Calderon was quick to recognize the PRI victory, and his party may serve as an ally in Congress in voting through some measures, such as Pena Nieto’s call to open the state-owned oil sector to private investment. Pena Nieto told reporters Monday he would start working immediately on tax, energy and labor reforms, and would “sit down with the president (Calderon) … to talk about what can be put forward before I take office” on Dec. 1.

But those very proposals, especially on the oil industry, have drawn the leftist Democratic Revolution Party, the PRD, into the streets for angry protests in the past.

Lopez Obrador, the PRD’s candidate, refused to concede the election.

“We can’t accept a fraudulent result,” he told supporters Monday evening, a reference to his allegations that Pena Nieto exceeded campaign spending limits, bought votes in some states and benefited from favorable coverage in Mexico’s semi-monopolized television industry.

Lopez Obrador said he will likely challenge Sunday’s vote results, but didn’t say if he would try to repeat nearly two months of street blockades in Mexico City that he led in 2006 to protest a narrow loss to Calderon that he attributed to fraud.
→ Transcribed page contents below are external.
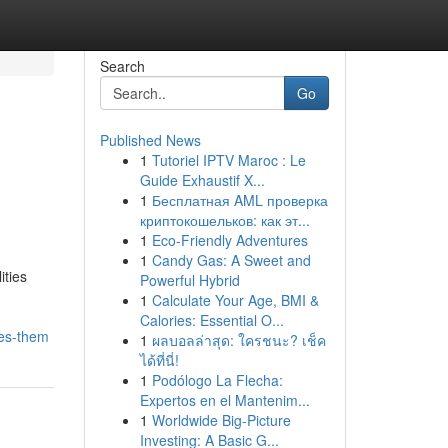
Search
Go
Published News
1
Tutoriel IPTV Maroc : Le
Guide Exhaustif X...
1
Бесплатная AML проверка
криптокошельков: как эт...
1
Eco-Friendly Adventures
1
Candy Gas: A Sweet and
ities
Powerful Hybrid
1
Calculate Your Age, BMI &
Calories: Essential O...
xes-them
1
ผลบอลล่าสุด: ใครชนะ? เช็ค
ได้ที่นี่!
1
Podólogo La Flecha:
Expertos en el Mantenim...
1
Worldwide Big-Picture
Investing: A Basic G...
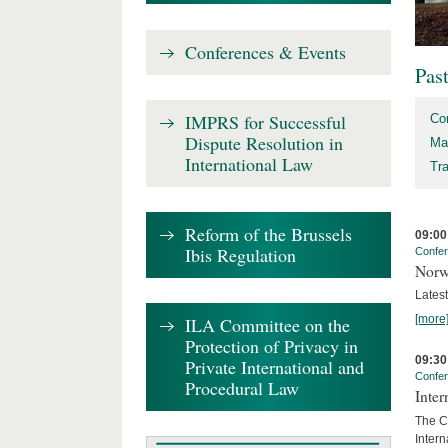
Conferences & Events
Pas
IMPRS for Successful
Co
Dispute Resolution in
Ma
International Law
Tr
Reform of the Brussels
09:00
Ibis Regulation
Confe
Norw
Lates
[more
ILA Committee on the
Protection of Privacy in
09:30
Private International and
Confe
Procedural Law
Inter
The Co
Inter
Lopez Obrador’s party actually did better in this election than polls had projected, winning apparent victories in three of the seven state elections Sunday. The PRD was on track to win an overwhelming victory in Mexico City, the nation’s capital and largest city, as well as taking the governorships of Morelos state to the south and the Gulf coast state of Tabasco, both of which were held by other parties. The PRI appeared to have taken the governorship of the western state of Jalisco from the National Action Party.

Despite winning the presidency, the PRI may actually lose seats in Congress. The PRI-led coalition with the Green Party had about 38 percent of the congressional vote, with 95 percent of ballots counted Monday. The coalition won about 46 percent in the last legislative vote three years ago.

Many Mexicans questioned why most pre-election polls underestimated support for Lopez Obrador by five or six percentage points, well outside those polls’ margin of error. Lopez Obrador had claimed the polls were being manipulated, an accusation that accompanied frequent complaints that Pena Nieto was running a far more expensive campaign than his rivals.

Jorge Buendia of the polling firm Buendia and Laredo said some people who said they would vote for Pena Nieto appeared to have changed their minds. There was also a surge in support for Lopez Obrador in the final days that couldn’t be fully measured because Mexico’s electoral law effectively prohibits polling in the last week before elections.

The PRI’s victory appeared to be, above all, a triumph of pragmatism and power-broker politics. Few of those at Pena Nieto’s victory rally Sunday expressed the high-flown rhetoric about democratic transition and reform that were popular when National Action won the 2000 and 2006 elections. For its decades in power, the PRI excelled at handing out patronage jobs as well as work and business permits in exchange for votes.

Jaime Bernal, 48, who works as an aide to a PRI congressman, said at the rally that the secret to the party’s comeback was recognizing “the important thing for people is that they have something to eat, a job to support themselves.”

But he also praised Pena Nieto’s ease at working crowds, shaking hands and hugging people, a talent the party had lost during two decades of PRI presidents known as market-oriented “technocrats.”

———

Associated Press writer Olga R. Rodriguez contributed to this report.